La police fédérale de la route a constaté 1519 cas de fraude au tachygraphe en 2015

La police conclut que la fraude au tachygraphe n'est pas un problème belge mais bien européen.
La police conclut que la fraude au tachygraphe n'est pas un problème belge mais bien européen. - © ANTHONY DEHEZ - BELGA

La police fédérale de la route a constaté, l'an passée, 1519 cas de fraude au tachygraphe en Belgique. C'est moins qu'en 2014 (1637 cas) et bien moins qu'en 2013 (2484 cas), mais la fraude se réalise davantage via les systèmes électroniques incorporés aux camions, plus difficile à détecter, explique la police.

La fraude traditionnelle, avec le placement d'un aimant sur l'encodeur pour enregistrer un temps de repos du chauffeur alors que le véhicule roule, diminue avec l'arrivée des nouveaux appareils sur le marché. Mais la fraude continue par d'autres moyens. En 2015, la police de la route a constaté davantage de fraude via les systèmes électroniques intégrés aux camions.

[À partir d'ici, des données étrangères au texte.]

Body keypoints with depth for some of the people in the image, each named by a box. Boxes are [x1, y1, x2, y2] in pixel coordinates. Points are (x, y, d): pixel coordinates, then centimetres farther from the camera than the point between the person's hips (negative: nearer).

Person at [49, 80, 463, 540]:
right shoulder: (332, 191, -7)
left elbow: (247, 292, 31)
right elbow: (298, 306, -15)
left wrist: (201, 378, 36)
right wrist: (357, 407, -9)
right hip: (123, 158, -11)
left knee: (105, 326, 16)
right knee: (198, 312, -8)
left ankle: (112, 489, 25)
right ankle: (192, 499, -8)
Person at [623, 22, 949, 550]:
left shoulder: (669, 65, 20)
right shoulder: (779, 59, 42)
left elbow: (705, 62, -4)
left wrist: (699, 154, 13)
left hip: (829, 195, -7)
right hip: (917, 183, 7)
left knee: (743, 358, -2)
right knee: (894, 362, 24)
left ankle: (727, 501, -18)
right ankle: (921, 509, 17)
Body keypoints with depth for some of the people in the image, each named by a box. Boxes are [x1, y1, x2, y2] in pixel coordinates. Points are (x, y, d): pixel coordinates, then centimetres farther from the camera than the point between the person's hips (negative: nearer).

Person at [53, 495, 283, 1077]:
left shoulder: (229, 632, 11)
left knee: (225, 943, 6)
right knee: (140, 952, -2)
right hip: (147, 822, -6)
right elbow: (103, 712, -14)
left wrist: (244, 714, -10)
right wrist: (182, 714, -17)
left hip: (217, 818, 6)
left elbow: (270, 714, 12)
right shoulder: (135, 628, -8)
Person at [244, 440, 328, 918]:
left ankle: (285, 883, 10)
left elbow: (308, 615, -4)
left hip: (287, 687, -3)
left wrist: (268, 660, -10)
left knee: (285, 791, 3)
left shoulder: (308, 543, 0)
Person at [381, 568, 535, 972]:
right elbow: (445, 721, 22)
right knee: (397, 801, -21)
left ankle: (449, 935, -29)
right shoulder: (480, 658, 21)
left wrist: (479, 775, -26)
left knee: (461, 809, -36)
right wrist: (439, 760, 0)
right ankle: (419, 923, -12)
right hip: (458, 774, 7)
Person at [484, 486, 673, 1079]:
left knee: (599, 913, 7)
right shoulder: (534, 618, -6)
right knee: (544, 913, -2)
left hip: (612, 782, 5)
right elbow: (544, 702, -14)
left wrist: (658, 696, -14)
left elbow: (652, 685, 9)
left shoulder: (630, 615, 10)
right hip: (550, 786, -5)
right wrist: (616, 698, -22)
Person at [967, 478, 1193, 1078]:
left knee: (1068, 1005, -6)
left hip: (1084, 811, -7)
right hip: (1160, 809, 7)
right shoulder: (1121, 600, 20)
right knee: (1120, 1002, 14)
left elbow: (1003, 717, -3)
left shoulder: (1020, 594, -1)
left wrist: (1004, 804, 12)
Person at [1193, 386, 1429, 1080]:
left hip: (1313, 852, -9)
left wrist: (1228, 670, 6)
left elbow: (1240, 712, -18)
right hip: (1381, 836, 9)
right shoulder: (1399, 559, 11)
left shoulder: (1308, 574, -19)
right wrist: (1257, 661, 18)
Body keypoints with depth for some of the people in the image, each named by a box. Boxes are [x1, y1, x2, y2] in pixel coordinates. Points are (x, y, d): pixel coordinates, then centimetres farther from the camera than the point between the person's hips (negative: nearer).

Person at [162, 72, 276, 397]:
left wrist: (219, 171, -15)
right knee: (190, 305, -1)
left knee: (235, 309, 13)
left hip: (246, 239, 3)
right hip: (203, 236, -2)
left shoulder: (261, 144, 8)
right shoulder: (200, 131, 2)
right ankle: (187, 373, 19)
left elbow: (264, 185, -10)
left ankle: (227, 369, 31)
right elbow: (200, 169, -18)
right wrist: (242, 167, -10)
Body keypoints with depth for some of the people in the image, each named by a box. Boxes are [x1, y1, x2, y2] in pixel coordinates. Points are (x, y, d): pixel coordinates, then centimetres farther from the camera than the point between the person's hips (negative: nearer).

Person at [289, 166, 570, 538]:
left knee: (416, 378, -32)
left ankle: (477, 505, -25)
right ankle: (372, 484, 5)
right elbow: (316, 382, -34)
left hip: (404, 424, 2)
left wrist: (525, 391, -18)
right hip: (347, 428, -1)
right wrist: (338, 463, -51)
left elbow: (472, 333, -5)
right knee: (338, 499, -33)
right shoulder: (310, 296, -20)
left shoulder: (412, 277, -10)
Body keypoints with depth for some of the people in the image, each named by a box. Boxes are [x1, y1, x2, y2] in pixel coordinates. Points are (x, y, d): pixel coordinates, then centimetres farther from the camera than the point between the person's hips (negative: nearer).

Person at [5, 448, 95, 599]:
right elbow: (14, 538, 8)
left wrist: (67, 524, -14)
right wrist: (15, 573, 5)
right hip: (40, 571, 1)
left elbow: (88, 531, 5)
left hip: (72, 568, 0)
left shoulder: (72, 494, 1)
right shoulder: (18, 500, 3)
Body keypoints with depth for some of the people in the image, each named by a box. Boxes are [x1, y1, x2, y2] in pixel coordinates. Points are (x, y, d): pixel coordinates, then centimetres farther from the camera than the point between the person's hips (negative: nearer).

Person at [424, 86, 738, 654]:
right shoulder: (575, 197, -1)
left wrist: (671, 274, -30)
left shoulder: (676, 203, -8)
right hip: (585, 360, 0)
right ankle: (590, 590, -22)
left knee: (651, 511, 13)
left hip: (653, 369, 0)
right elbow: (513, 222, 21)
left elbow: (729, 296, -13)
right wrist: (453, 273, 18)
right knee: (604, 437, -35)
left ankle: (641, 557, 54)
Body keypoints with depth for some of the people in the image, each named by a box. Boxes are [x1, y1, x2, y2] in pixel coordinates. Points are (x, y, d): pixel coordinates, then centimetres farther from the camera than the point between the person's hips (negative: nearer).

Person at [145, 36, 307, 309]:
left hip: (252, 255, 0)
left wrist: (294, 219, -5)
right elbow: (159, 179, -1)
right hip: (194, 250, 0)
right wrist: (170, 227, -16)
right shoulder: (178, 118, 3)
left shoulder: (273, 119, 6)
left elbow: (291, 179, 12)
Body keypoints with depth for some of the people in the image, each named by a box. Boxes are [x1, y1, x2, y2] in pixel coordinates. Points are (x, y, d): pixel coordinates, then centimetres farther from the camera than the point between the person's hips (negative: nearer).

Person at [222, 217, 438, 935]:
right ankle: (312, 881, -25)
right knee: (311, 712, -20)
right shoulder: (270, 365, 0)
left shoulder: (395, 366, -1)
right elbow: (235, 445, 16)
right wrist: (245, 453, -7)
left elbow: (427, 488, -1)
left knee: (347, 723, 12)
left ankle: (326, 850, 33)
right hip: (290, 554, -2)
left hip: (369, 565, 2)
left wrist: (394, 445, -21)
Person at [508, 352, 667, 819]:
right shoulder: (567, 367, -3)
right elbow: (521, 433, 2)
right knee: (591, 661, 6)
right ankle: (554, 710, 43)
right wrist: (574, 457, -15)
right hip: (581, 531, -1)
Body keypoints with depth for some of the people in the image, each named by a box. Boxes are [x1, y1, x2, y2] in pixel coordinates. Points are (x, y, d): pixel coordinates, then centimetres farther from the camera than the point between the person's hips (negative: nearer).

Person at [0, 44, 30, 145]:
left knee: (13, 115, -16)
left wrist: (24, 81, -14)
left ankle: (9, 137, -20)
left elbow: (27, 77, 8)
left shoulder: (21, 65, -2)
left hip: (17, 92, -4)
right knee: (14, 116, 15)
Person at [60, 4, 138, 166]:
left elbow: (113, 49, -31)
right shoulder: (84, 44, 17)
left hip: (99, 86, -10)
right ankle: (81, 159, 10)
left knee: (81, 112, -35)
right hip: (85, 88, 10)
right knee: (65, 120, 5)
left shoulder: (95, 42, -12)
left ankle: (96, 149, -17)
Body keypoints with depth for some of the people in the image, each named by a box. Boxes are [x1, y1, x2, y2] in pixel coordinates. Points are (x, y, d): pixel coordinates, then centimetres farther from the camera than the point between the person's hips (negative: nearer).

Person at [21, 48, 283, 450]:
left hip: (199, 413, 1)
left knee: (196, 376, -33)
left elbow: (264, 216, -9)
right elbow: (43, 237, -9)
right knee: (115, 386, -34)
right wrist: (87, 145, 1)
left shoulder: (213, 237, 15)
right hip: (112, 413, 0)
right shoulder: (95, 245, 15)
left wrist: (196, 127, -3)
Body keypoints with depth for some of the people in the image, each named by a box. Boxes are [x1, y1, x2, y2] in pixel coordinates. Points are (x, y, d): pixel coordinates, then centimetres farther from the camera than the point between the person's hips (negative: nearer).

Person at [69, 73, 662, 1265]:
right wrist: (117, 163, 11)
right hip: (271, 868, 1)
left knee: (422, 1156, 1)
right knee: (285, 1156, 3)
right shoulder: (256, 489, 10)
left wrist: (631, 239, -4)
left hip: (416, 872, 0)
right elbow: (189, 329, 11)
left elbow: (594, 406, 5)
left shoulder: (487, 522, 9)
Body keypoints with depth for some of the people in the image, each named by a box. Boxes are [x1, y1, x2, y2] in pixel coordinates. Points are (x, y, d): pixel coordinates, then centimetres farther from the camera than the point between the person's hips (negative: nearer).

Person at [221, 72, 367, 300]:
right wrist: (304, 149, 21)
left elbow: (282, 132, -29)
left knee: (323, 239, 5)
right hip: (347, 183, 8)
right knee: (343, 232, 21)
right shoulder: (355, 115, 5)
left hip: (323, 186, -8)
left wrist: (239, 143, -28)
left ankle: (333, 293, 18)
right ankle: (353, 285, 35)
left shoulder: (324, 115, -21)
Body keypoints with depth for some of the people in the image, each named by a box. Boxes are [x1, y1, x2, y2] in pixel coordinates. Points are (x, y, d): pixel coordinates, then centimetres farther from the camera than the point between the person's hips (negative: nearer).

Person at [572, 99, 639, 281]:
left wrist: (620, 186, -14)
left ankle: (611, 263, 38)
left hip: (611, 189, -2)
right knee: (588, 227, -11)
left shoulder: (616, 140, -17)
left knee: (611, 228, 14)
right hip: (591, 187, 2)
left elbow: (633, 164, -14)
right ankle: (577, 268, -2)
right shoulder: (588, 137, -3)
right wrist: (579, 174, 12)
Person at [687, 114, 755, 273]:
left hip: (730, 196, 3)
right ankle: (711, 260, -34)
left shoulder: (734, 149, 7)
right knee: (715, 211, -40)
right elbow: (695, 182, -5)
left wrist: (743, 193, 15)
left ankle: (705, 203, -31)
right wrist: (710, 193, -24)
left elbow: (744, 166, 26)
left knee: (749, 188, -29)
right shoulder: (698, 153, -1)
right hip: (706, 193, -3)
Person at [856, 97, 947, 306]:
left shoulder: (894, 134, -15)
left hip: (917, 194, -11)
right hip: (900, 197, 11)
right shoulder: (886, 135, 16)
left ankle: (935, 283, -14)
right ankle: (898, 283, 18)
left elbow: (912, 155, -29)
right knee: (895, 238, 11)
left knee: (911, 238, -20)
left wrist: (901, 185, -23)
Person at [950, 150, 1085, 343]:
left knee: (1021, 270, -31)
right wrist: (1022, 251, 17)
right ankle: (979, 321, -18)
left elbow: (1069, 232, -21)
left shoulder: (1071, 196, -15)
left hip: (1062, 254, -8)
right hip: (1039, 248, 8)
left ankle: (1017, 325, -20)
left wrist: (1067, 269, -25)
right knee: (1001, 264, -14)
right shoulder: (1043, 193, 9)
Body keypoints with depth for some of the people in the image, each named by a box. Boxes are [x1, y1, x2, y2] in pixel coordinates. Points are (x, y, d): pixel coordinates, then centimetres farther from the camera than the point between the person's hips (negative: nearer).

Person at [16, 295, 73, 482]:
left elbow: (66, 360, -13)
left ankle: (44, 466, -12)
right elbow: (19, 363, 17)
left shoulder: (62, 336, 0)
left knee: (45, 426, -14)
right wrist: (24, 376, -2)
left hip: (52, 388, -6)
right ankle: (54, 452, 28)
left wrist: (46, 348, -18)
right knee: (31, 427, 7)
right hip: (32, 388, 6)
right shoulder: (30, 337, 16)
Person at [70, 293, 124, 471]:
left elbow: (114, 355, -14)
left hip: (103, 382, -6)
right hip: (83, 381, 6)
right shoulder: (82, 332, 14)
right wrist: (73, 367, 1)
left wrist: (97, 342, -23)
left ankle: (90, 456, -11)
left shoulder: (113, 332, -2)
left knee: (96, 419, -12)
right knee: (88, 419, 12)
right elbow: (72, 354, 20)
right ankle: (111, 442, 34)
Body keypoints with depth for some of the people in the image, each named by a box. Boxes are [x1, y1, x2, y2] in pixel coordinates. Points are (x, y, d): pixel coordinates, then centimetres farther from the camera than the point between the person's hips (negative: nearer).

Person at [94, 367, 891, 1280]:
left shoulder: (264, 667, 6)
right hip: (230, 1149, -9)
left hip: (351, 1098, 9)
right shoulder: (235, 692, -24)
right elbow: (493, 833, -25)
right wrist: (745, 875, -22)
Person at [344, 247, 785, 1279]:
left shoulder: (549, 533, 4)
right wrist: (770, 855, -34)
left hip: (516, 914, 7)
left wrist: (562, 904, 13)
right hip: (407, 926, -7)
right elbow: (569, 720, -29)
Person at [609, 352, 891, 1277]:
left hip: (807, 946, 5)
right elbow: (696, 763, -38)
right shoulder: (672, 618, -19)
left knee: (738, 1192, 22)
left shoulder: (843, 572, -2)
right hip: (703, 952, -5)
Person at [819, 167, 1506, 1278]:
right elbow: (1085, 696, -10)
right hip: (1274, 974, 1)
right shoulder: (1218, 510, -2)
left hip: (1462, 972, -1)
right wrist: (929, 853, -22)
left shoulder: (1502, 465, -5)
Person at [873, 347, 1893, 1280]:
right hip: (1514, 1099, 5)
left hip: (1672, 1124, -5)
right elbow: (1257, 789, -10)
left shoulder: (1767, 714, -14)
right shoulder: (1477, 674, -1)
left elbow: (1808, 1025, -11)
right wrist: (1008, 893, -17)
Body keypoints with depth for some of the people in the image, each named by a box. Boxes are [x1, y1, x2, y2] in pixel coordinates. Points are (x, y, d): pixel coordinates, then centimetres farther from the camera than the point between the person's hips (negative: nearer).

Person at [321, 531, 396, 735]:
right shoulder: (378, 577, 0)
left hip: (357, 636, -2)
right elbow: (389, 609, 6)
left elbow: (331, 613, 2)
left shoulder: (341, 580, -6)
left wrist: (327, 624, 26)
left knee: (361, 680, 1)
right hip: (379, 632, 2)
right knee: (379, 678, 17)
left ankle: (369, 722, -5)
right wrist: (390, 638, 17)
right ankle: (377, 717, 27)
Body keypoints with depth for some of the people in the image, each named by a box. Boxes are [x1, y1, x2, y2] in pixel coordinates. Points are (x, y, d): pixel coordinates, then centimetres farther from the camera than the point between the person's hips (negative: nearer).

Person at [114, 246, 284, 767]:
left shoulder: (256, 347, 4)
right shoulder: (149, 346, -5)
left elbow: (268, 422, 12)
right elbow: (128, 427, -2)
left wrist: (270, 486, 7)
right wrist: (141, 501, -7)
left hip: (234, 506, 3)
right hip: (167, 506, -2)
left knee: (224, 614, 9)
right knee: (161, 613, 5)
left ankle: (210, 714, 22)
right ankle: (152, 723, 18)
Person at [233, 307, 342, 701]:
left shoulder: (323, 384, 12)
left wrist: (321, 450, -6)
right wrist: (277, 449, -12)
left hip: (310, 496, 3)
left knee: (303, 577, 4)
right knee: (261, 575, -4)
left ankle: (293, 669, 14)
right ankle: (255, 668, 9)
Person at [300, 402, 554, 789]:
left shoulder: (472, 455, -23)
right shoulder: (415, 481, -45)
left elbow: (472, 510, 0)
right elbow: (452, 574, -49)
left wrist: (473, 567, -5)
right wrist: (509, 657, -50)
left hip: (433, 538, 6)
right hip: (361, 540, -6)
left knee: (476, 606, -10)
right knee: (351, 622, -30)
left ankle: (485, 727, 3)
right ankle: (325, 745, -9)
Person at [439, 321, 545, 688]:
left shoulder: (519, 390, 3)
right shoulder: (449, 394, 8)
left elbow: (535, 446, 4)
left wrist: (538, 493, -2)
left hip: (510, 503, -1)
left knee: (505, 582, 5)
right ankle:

De plus en plus difficile à détecter

Cette dernière est plus difficile à détecter et les contrôles durent plus longtemps. Un contrôle normal prend environ une demi-heure et dure entre 45 minutes et une heure lorsqu'une infraction est constatée. Quand un système électronique frauduleux est découvert, la police doit consacrer près d'une demi-journée, voire un jour entier au fraudeur.

Les amendes peuvent aller de 2460 à 5500 euros si la perception est immédiate. Par ailleurs, un véhicule fraudeur doit être immobilisé par la police jusqu'à ce qu'il soit de nouveau réglementaire, tous les coûts sont à charge du contrevenant.

La police souligne que la fraude au tachygraphe a d'importantes conséquences sur la sécurité du trafic, la situation sociale du chauffeur et la concurrence entre les entreprises de transport. Le tachygraphe est un appareil électronique qui enregistre les temps de conduite et de repos du chauffeur, la vitesse du véhicule, la distance parcourue et les irrégularités.

En 2015, les contrevenants étaient notamment originaires de Belgique, de Roumanie, de Pologne, de Bulgarie et des Pays-Bas. Les chauffeurs étrangers peuvent aussi rouler pour des entreprises belges.

La police conclut que la fraude au tachygraphe n'est pas un problème belge mais bien européen.